RatBodyFormer: Rodent Body Surface from Keypoints

Rat behavior modeling goes to the heart of many scientific studies, yet the textureless body surface evades automatic analysis as it literally has no keypoints that detectors can find. The movement of the body surface, however, is a rich source of information for deciphering the rat behavior. We introduce two key contributions to automatically recover densely 3D sampled rat body surface points, passively. The first is RatDome, a novel multi-camera system for rat behavior capture, and a large-scale dataset captured with it that consists of pairs of 3D keypoints and 3D body surface points. The second is RatBodyFormer, a novel network to transform detected keypoints to 3D body surface points. RatBodyFormer is agnostic to the exact locations of the 3D body surface points in the training data and is trained with masked-learning. We experimentally validate our framework with a number of real-world experiments. Our results collectively serve as a novel foundation for automated rat behavior analysis and will likely have far-reaching implications for biomedical and neuroscientific research.

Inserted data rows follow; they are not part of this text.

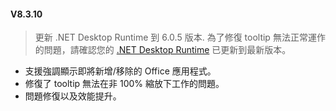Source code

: #### V8.3.10

> 更新 .NET Desktop Runtime 到 6.0.5 版本.
> 為了修復 tooltip 無法正常運作的問題，請確認您的 [.NET Desktop Runtime](https://dotnet.microsoft.com/en-us/download/dotnet/6.0) 已更新到最新版本。

- 支援強調顯示即將新增/移除的 Office 應用程式。
- 修復了 tooltip 無法在非 100% 縮放下工作的問題。
- 問題修復以及效能提升。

MAtCha Gaussians: Atlas of Charts for High-Quality Geometry and Photorealism From Sparse Views

We present a novel appearance model that simultaneously realizes explicit high-quality 3D surface mesh recovery and photorealistic novel view synthesis from sparse view samples. Our key idea is to model the underlying scene geometry Mesh as an Atlas of Charts which we render with 2D Gaussian surfels (MAtCha Gaussians). MAtCha distills high-frequency scene surface details from an off-the-shelf monocular depth estimator and refines it through Gaussian surfel rendering. The Gaussian surfels are attached to the charts on the fly, satisfying photorealism of neural volumetric rendering and crisp geometry of a mesh model, i.e., two seemingly contradicting goals in a single model. At the core of MAtCha lies a novel neural deformation model and a structure loss that preserve the fine surface details distilled from learned monocular depths while addressing their fundamental scale ambiguities. Results of extensive experimental validation demonstrate MAtCha's state-of-the-art quality of surface reconstruction and photorealism on-par with top contenders but with dramatic reduction in the number of input views and computational time. We believe MAtCha will serve as a foundational tool for any visual application in vision, graphics, and robotics that require explicit geometry in addition to photorealism. Our project page is the following: https://anttwo.github.io/matcha/

HeatFormer: A Neural Optimizer for Multiview Human Mesh Recovery

We introduce a novel method for human shape and pose recovery that can fully leverage multiple static views. We target fixed-multiview people monitoring, including elderly care and safety monitoring, in which calibrated cameras can be installed at the corners of a room or an open space but whose configuration may vary depending on the environment. Our key idea is to formulate it as neural optimization. We achieve this with HeatFormer, a neural optimizer that iteratively refines the SMPL parameters given multiview images, which is fundamentally agonistic to the configuration of views. HeatFormer realizes this SMPL parameter estimation as heat map generation and alignment with a novel transformer encoder and decoder. We demonstrate the effectiveness of HeatFormer including its accuracy, robustness to occlusion, and generalizability through an extensive set of experiments. We believe HeatFormer can serve a key role in passive human behavior modeling.